We originally posted a version of this story in December of 2014. Now that the sequel Independence Day: Resurgence is hitting theaters, we thought we’d update to remind readers of one of the original movie’s most hilariously hokey plot points.

The Independence Day sequel Independence Day: Resurgence is about to hit theaters. So we wanted to revisit the time ID4 writer and producer Dean Devlin tried to clear up some confusion about the first film’s infamously goofy computer-virus scene. Fans of the 1996 sci-fi blockbuster will recall that Jeff Goldblum, playing MIT-trained computer expert David Levinson, thwarts an entire alien invasion by uploading a virus from his Mac PowerBook to infect their spaceships. (You can see the bit here in a compilation of terrible hacking scenes.) During his Reddit AMA in 2014, Devlin was asked a question that countless Independence Day viewers have pondered over the years: How was a human computer virus able to infect the aliens ships?

Sure enough, the screenwriter had an explanation. “Okay: what Jeff Goldblum’s character discovered was that the programming structure of the alien ship was a binary code,” Devlin replied. “And as any beginning programmer can tell you, binary code is a series of ones and zeroes. What Goldblum’s character did was turn the ones into zeroes and the zeroes into ones, effectively reversing the code that was sent.”

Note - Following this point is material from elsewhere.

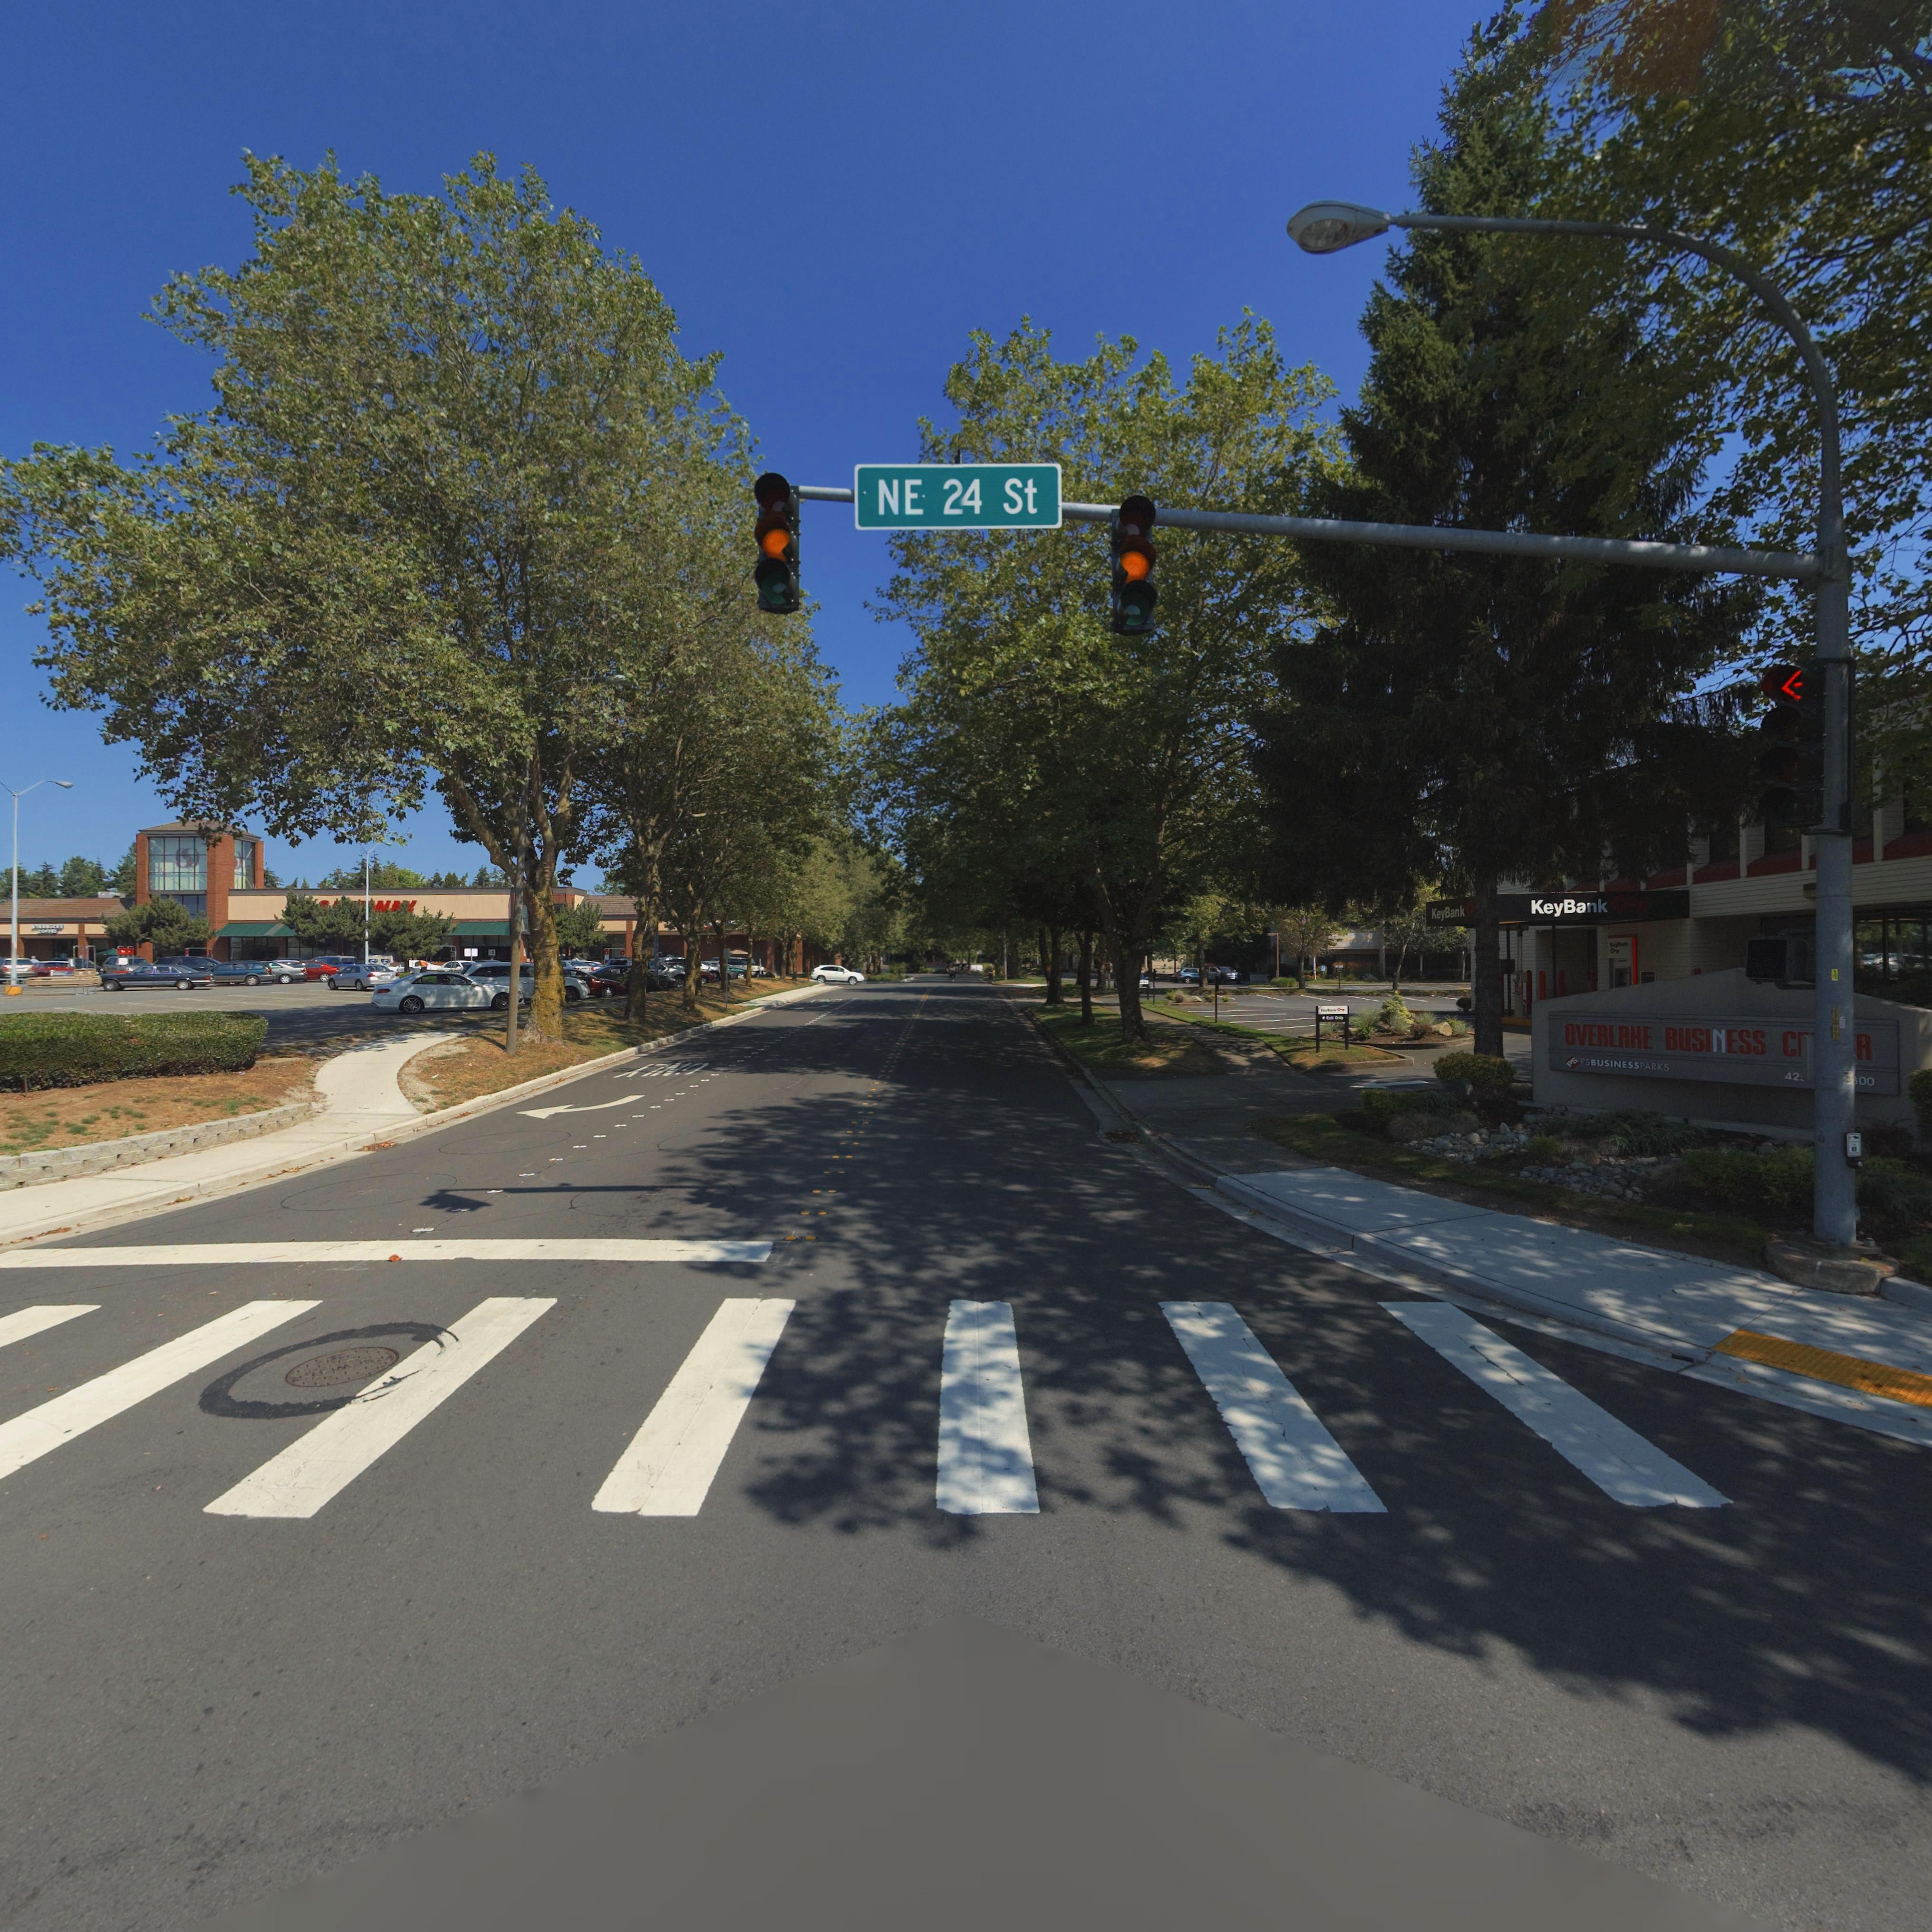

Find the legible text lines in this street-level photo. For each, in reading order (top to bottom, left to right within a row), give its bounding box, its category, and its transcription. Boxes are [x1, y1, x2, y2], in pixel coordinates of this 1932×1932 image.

[879, 478, 1037, 515] StreetName: NE 24 St
[1432, 905, 1465, 921] BusinessName: KeyBank
[1531, 899, 1608, 917] BusinessName: KeyBank
[1565, 1024, 1872, 1060] None: OVER*ARE BUSINESS C****R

Well, that explains that. Just one thing: How did Goldblum’s 1995 laptop, with its 8MB hard drive, have enough memory to transmit a virus to an entire fleet of spaceships? Also, since this was years before high-speed Wi-Fi, how did he connect his computer to the alien ships in the first place? And wouldn’t the aliens have some kind of firewall to protect themselves from primitive human computer viruses? Okay, actually, Devlin’s explanation doesn’t really clear anything up. But he says it with such conviction that we have to give him props. (There’s also a deleted scene that made the whole hacking scheme seem a little more plausible.) We can’t wait to see what David Levinson uses to hack the aliens this time around. An iPod Shuffle, perhaps?